Records for this task: Begin

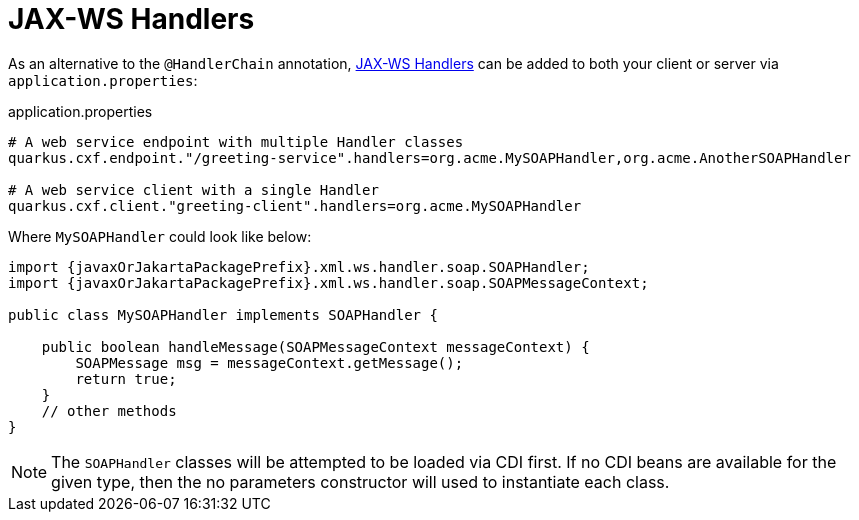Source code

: [[handlers]]
= JAX-WS Handlers

As an alternative to the `@HandlerChain` annotation,
https://javaee.github.io/metro-jax-ws/doc/user-guide/ch03.html#users-guide-handler[JAX-WS Handlers] can be added
to both your client or server via `application.properties`:

.application.properties
[source,properties]
----
# A web service endpoint with multiple Handler classes
quarkus.cxf.endpoint."/greeting-service".handlers=org.acme.MySOAPHandler,org.acme.AnotherSOAPHandler

# A web service client with a single Handler
quarkus.cxf.client."greeting-client".handlers=org.acme.MySOAPHandler
----

Where `MySOAPHandler` could look like below:

[source,java,subs="attributes"]
----
import {javaxOrJakartaPackagePrefix}.xml.ws.handler.soap.SOAPHandler;
import {javaxOrJakartaPackagePrefix}.xml.ws.handler.soap.SOAPMessageContext;

public class MySOAPHandler implements SOAPHandler<SOAPMessageContext> {

    public boolean handleMessage(SOAPMessageContext messageContext) {
        SOAPMessage msg = messageContext.getMessage();
        return true;
    }
    // other methods
}
----

NOTE: The `SOAPHandler` classes will be attempted to be loaded via CDI first.
     If no CDI beans are available for the given type, then the no parameters constructor will used
     to instantiate each class.
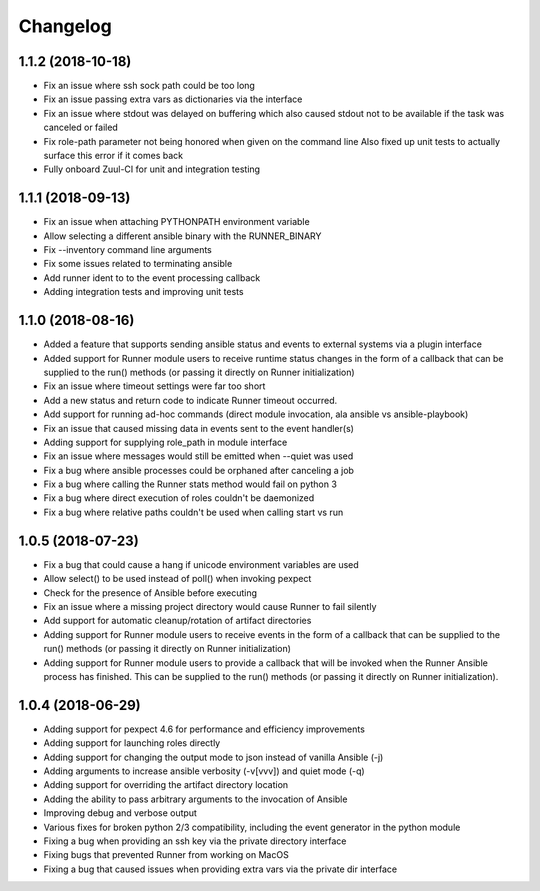 .. :changelog:

Changelog
---------

1.1.2 (2018-10-18)
++++++++++++

- Fix an issue where ssh sock path could be too long
- Fix an issue passing extra vars as dictionaries via the interface
- Fix an issue where stdout was delayed on buffering which also caused
  stdout not to be available if the task was canceled or failed
- Fix role-path parameter not being honored when given on the command line
  Also fixed up unit tests to actually surface this error if it comes back
- Fully onboard Zuul-CI for unit and integration testing

1.1.1 (2018-09-13)
++++++++++++++++++

- Fix an issue when attaching PYTHONPATH environment variable
- Allow selecting a different ansible binary with the RUNNER_BINARY
- Fix --inventory command line arguments
- Fix some issues related to terminating ansible
- Add runner ident to to the event processing callback
- Adding integration tests and improving unit tests

1.1.0 (2018-08-16)
++++++++++++++++++

- Added a feature that supports sending ansible status and events to external systems via a plugin
  interface
- Added support for Runner module users to receive runtime status changes in the form of a callback
  that can be supplied to the run() methods (or passing it directly on Runner initialization)
- Fix an issue where timeout settings were far too short
- Add a new status and return code to indicate Runner timeout occurred.
- Add support for running ad-hoc commands (direct module invocation, ala ansible vs ansible-playbook)
- Fix an issue that caused missing data in events sent to the event handler(s)
- Adding support for supplying role_path in module interface
- Fix an issue where messages would still be emitted when --quiet was used
- Fix a bug where ansible processes could be orphaned after canceling a job
- Fix a bug where calling the Runner stats method would fail on python 3
- Fix a bug where direct execution of roles couldn't be daemonized
- Fix a bug where relative paths couldn't be used when calling start vs run


1.0.5 (2018-07-23)
++++++++++++++++++

- Fix a bug that could cause a hang if unicode environment variables are used
- Allow select() to be used instead of poll() when invoking pexpect
- Check for the presence of Ansible before executing
- Fix an issue where a missing project directory would cause Runner to fail silently
- Add support for automatic cleanup/rotation of artifact directories
- Adding support for Runner module users to receive events in the form of a callback
  that can be supplied to the run() methods (or passing it directly on Runner initialization)
- Adding support for Runner module users to provide a callback that will be invoked when the
  Runner Ansible process has finished. This can be supplied to the run() methods (or passing it
  directly on Runner initialization).


1.0.4 (2018-06-29)
++++++++++++++++++

- Adding support for pexpect 4.6 for performance and efficiency improvements
- Adding support for launching roles directly
- Adding support for changing the output mode to json instead of vanilla Ansible (-j)
- Adding arguments to increase ansible verbosity (-v[vvv]) and quiet mode (-q)
- Adding support for  overriding the artifact directory location
- Adding the ability to pass arbitrary arguments to the invocation of Ansible
- Improving debug and verbose output
- Various fixes for broken python 2/3 compatibility, including the event generator in the python module
- Fixing a bug when providing an ssh key via the private directory interface
- Fixing bugs that prevented Runner from working on MacOS
- Fixing a bug that caused issues when providing extra vars via the private dir interface
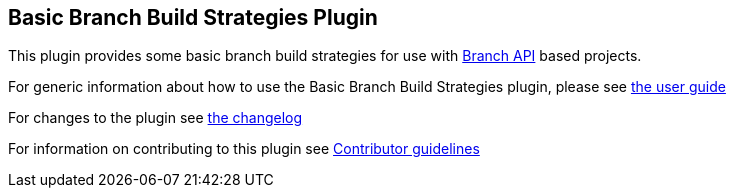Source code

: == Basic Branch Build Strategies Plugin

This plugin provides some basic branch build strategies for use with https://plugins.jenkins.io/branch-api/[Branch API] based projects.

For generic information about how to use the Basic Branch Build Strategies plugin, please see link:docs/user{outfilesuffix}[the user guide]

For changes to the plugin see link:CHANGES{outfilesuffix}[the changelog]

For information on contributing to this plugin see link:CONTRIBUTING.md[Contributor guidelines]
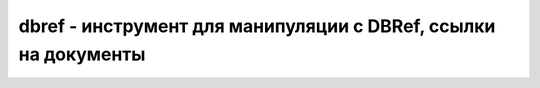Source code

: .. py:module:: bson.dbref

dbref - инструмент для манипуляции с DBRef, ссылки на документы
===============================================================


.. py:class:: DBRef(**kwargs)

    Ссылка на документ

    * `collection` - название коллекции, в котором создается документ

    * `id` - идентификатор документа, `_id`

    * `database` - опционально, БД в которой будет документ, по умолчанию None


    .. py:attribute:: collection

        Название коллекции, в которой лежит документ


    .. py:attribute:: database

        Название БД, в которой лежит документ


    .. py:attribute:: id

        Идентификатор документа, `_id`


    .. py:method:: as_doc()

        Возвращает JSON представление документа

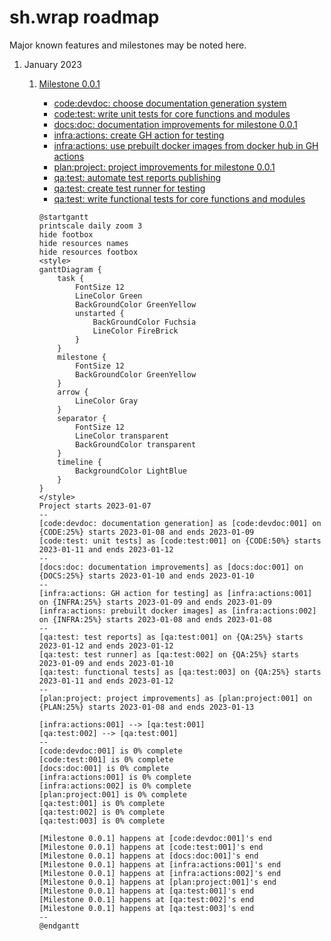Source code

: #+CATEGORY: ░ SH.WRAP ░
#+FILETAGS: #project #milestone #roadmap #task #sh_wrap
#+OPTIONS: ^:nil toc:nil num:nil author:nil timestamp:nil
#+COLUMNS: %50ITEM TODO %3PRIORITY %Effort %Effort(Effort Children){:} %10CLOCKSUM
#+OPTIONS: H:1 prop:nil d:nil tags:nil p:t c:nil pri:t

#+HUGO_BASE_DIR: ../site
#+HUGO_SECTION: project
#+HUGO_FRONT_MATTER_FORMAT: yaml
#+HUGO_CUSTOM_FRONT_MATTER:
#+HUGO_DRAFT: false

#+begin_export markdown
---
title: Roadmap
date: 2023-01-07T15:56:24+03:00
aliases:
  - /project/roadmap/roadmap.md
  - /project/roadmap/roadmap.org
url: /project/roadmap/roadmap.html
---
#+end_export

* sh.wrap roadmap
:PROPERTIES:
:header-args: :results output verbatim silent wrap
:header-args+: :noweb no-export
:header-args+: :comments noweb
:header-args+: :exports code
:header-args+: :eval never-export
:END:

Major known features and milestones may be noted here.

** January 2023

*** [[../milestone/milestone.org][Milestone 0.0.1]]

- [[https://github.com/ekotik/sh.wrap/issues/42][code:devdoc: choose documentation generation system]]
- [[https://github.com/ekotik/sh.wrap/issues/45][code:test: write unit tests for core functions and modules]]
- [[https://github.com/ekotik/sh.wrap/issues/41][docs:doc: documentation improvements for milestone 0.0.1]]
- [[https://github.com/ekotik/sh.wrap/issues/44][infra:actions: create GH action for testing]]
- [[https://github.com/ekotik/sh.wrap/issues/43][infra:actions: use prebuilt docker images from docker hub in GH actions]]
- [[https://github.com/ekotik/sh.wrap/issues/47][plan:project: project improvements for milestone 0.0.1]]
- [[https://github.com/ekotik/sh.wrap/issues/46][qa:test: automate test reports publishing]]
- [[https://github.com/ekotik/sh.wrap/issues/44][qa:test: create test runner for testing]]
- [[https://github.com/ekotik/sh.wrap/issues/45][qa:test: write functional tests for core functions and modules]]

#+header: :export no
#+begin_src plantuml :file milestone-0.0.1.png
@startgantt
printscale daily zoom 3
hide footbox
hide resources names
hide resources footbox
<style>
ganttDiagram {
	task {
		FontSize 12
		LineColor Green
		BackGroundColor GreenYellow
		unstarted {
			BackGroundColor Fuchsia
			LineColor FireBrick
		}
	}
	milestone {
		FontSize 12
		BackGroundColor GreenYellow
	}
	arrow {
		LineColor Gray
	}
	separator {
		FontSize 12
		LineColor transparent
		BackGroundColor transparent
	}
	timeline {
		BackgroundColor LightBlue
	}
}
</style>
Project starts 2023-01-07
--
[code:devdoc: documentation generation] as [code:devdoc:001] on {CODE:25%} starts 2023-01-08 and ends 2023-01-09
[code:test: unit tests] as [code:test:001] on {CODE:50%} starts 2023-01-11 and ends 2023-01-12
--
[docs:doc: documentation improvements] as [docs:doc:001] on {DOCS:25%} starts 2023-01-10 and ends 2023-01-10
--
[infra:actions: GH action for testing] as [infra:actions:001] on {INFRA:25%} starts 2023-01-09 and ends 2023-01-09
[infra:actions: prebuilt docker images] as [infra:actions:002] on {INFRA:25%} starts 2023-01-08 and ends 2023-01-08
--
[qa:test: test reports] as [qa:test:001] on {QA:25%} starts 2023-01-12 and ends 2023-01-12
[qa:test: test runner] as [qa:test:002] on {QA:25%} starts 2023-01-09 and ends 2023-01-10
[qa:test: functional tests] as [qa:test:003] on {QA:25%} starts 2023-01-11 and ends 2023-01-12
--
[plan:project: project improvements] as [plan:project:001] on {PLAN:25%} starts 2023-01-08 and ends 2023-01-13

[infra:actions:001] --> [qa:test:001]
[qa:test:002] --> [qa:test:001]
--
[code:devdoc:001] is 0% complete
[code:test:001] is 0% complete
[docs:doc:001] is 0% complete
[infra:actions:001] is 0% complete
[infra:actions:002] is 0% complete
[plan:project:001] is 0% complete
[qa:test:001] is 0% complete
[qa:test:002] is 0% complete
[qa:test:003] is 0% complete

[Milestone 0.0.1] happens at [code:devdoc:001]'s end
[Milestone 0.0.1] happens at [code:test:001]'s end
[Milestone 0.0.1] happens at [docs:doc:001]'s end
[Milestone 0.0.1] happens at [infra:actions:001]'s end
[Milestone 0.0.1] happens at [infra:actions:002]'s end
[Milestone 0.0.1] happens at [plan:project:001]'s end
[Milestone 0.0.1] happens at [qa:test:001]'s end
[Milestone 0.0.1] happens at [qa:test:002]'s end
[Milestone 0.0.1] happens at [qa:test:003]'s end
--
@endgantt
#+end_src

#+begin_export org
[[./milestone-0.0.1.png][Milestone 0.0.1 diagram]]
#+end_export

#+begin_export markdown
![https://github.com/neurodiff/sh.wrap/blob/project-org/doc/project/roadmap/milestone-0.0.1.png?raw=true](Milestone 0.0.1 diagram)
#+end_export
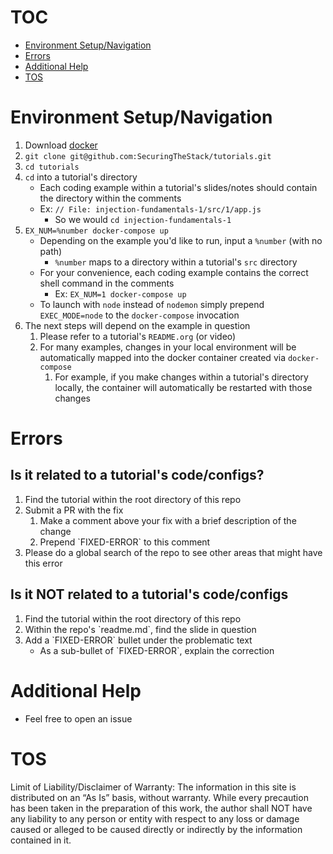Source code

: #+OPTIONS: tags:nil
* TOC :TOC_1_gh:
- [[#environment-setupnavigation][Environment Setup/Navigation]]
- [[#errors][Errors]]
- [[#additional-help][Additional Help]]
- [[#tos][TOS]]

* Environment Setup/Navigation
1. Download [[https://www.docker.com/community-edition][docker]]
2. ~git clone git@github.com:SecuringTheStack/tutorials.git~
3. ~cd tutorials~
4. ~cd~ into a tutorial's directory
   - Each coding example within a tutorial's slides/notes should contain the directory
     within the comments
   - Ex: ~// File: injection-fundamentals-1/src/1/app.js~
     - So we would ~cd injection-fundamentals-1~
5. ~EX_NUM=%number docker-compose up~
   - Depending on the example you'd like to run, input a ~%number~ (with no path)
     - ~%number~ maps to a directory within a tutorial's ~src~ directory
   - For your convenience, each coding example contains the correct shell
     command in the comments
     - Ex: ~EX_NUM=1 docker-compose up~
   - To launch with ~node~ instead of ~nodemon~ simply prepend ~EXEC_MODE=node~
     to the ~docker-compose~ invocation
6. The next steps will depend on the example in question
   1. Please refer to a tutorial's ~README.org~ (or video)
   2. For many examples, changes in your local environment will be automatically
      mapped into the docker container created via ~docker-compose~
      1. For example, if you make changes within a tutorial's directory locally,
         the container will automatically be restarted with those changes
* Errors
** Is it related to a tutorial's code/configs?
1. Find the tutorial within the root directory of this repo
2. Submit a PR with the fix
   1. Make a comment above your fix with a brief description of the change
   2. Prepend `FIXED-ERROR` to this comment
3. Please do a global search of the repo to see other areas that might have this error

** Is it NOT related to a tutorial's code/configs
1. Find the tutorial within the root directory of this repo
2. Within the repo's `readme.md`, find the slide in question
3. Add a `FIXED-ERROR` bullet under the problematic text
   - As a sub-bullet of `FIXED-ERROR`, explain the correction
* Additional Help
+ Feel free to open an issue
* TOS
Limit of Liability/Disclaimer of Warranty: The information in this site is distributed on an “As Is” basis, without warranty. While every precaution has been taken in the preparation of this work, the author shall NOT have any liability to any person or entity with respect to any loss or damage caused or alleged to be caused directly or indirectly by the information contained in it.
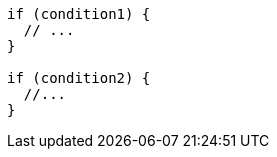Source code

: [source,java,diff-id=1,diff-type=compliant]
----
if (condition1) {
  // ...
}

if (condition2) {
  //...
}
----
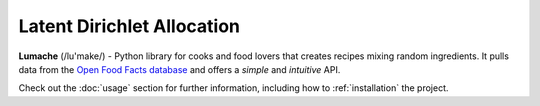 Latent Dirichlet Allocation
****************************

**Lumache** (/lu'make/) - Python library for cooks and food lovers
that creates recipes mixing random ingredients.
It pulls data from the `Open Food Facts database <https://world.openfoodfacts.org/>`_
and offers a *simple* and *intuitive* API.

Check out the :doc:`usage` section for further information, including
how to :ref:`installation` the project.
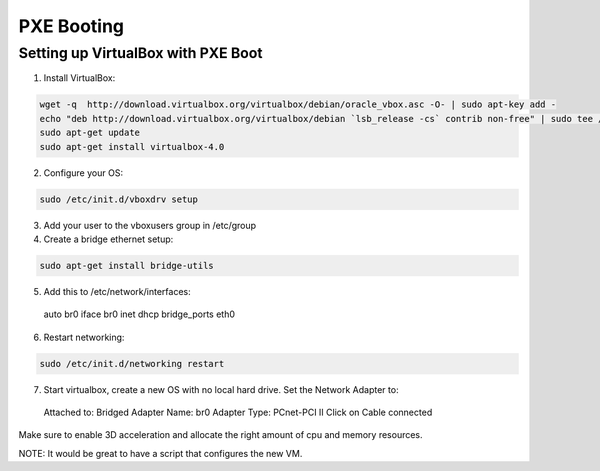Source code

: PXE Booting
===========

Setting up VirtualBox with PXE Boot
-----------------------------------

1. Install VirtualBox:

.. code-block:: bash

  wget -q  http://download.virtualbox.org/virtualbox/debian/oracle_vbox.asc -O- | sudo apt-key add -
  echo "deb http://download.virtualbox.org/virtualbox/debian `lsb_release -cs` contrib non-free" | sudo tee /etc/apt/sources.list.d/virtualbox.list
  sudo apt-get update
  sudo apt-get install virtualbox-4.0

2. Configure your OS:

.. code-block:: bash

  sudo /etc/init.d/vboxdrv setup

3. Add your user to the vboxusers group in /etc/group

4. Create a bridge ethernet setup:

.. code-block:: bash

  sudo apt-get install bridge-utils

5. Add this to /etc/network/interfaces::

  auto br0
  iface br0 inet dhcp
  bridge_ports eth0

6. Restart networking:

.. code-block:: bash

  sudo /etc/init.d/networking restart


7. Start virtualbox, create a new OS with no local hard drive. Set the Network Adapter to::

  Attached to: Bridged Adapter
  Name: br0
  Adapter Type: PCnet-PCI II
  Click on Cable connected 

Make sure to enable 3D acceleration and allocate the right amount of cpu and memory resources.

NOTE: It would be great to have a script that configures the new VM.

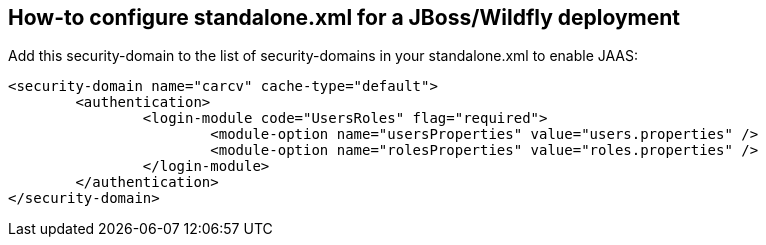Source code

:== How-to configure standalone.xml for a JBoss/Wildfly deployment

Add this security-domain to the list of security-domains in your standalone.xml to enable JAAS:

[source,xml]
----
<security-domain name="carcv" cache-type="default">
	<authentication>
		<login-module code="UsersRoles" flag="required">
			<module-option name="usersProperties" value="users.properties" />
			<module-option name="rolesProperties" value="roles.properties" />
		</login-module>
	</authentication>
</security-domain>
----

Records for this task: End

◆ Assignment: Where a line in the entries holds the word "available", copy that line.

◆ Answer to this exercise:
     If no CDI beans are available for the given type, then the no parameters constructor will used
  stdout not to be available if the task was canceled or failed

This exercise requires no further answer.